Zacney started the Cash Is King LLC partnership in 2004 with four partners but now owns almost all of the horses himself. Cash Is King found success almost immediately with Afleet Alex, but the stable’s lone graded stakes win between the Belmont Stakes and Cathryn Sophia came with Afleet Again in the 2010 Withers at Aqueduct.

“I love the game, and now it’s fun again,” Zacney said. “From 2010 to 2015, it was tough and not a whole lot of fun. We didn’t have a lot of luck. It’s great to be back on the big stage.”

Zacney is the owner and president of the SIRRUS Group, a medical billing company that has 150 employees. He currently owns about 15 horses and recently bought five 2-year-olds for $580,000 at the Midlantic sale at Timonium.

Zacney owns shares in Afleet Alex and still supports the 14-year-old stallion. Zacney said he and Joe Lerro, an original partner in Cash Is King, sent three mares to him this year.

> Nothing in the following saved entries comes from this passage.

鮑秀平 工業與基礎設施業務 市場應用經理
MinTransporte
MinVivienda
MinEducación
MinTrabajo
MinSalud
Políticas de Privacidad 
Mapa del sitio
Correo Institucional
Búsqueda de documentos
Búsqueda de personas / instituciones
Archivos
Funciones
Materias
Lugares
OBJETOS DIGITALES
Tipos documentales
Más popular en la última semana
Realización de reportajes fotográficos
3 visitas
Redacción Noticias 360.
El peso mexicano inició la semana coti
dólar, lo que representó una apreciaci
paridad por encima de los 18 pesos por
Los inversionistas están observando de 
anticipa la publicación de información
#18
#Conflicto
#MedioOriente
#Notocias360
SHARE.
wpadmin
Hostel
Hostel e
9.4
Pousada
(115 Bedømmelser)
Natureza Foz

It’s especially fitting that Servis and Zacney return to Belmont Day together because Servis indirectly played a role in Zacney forming a syndicate in 2004, the year he bought Afleet Alex.

“I was in a small claiming group in Louisiana in the late ‘90s,” Zacney said. “But I got caught up in the whole Smarty Jones thing, and that’s what got me going, got me wanting to be more involved in the game. I put a small partnership together, and Cash Is King was formed.”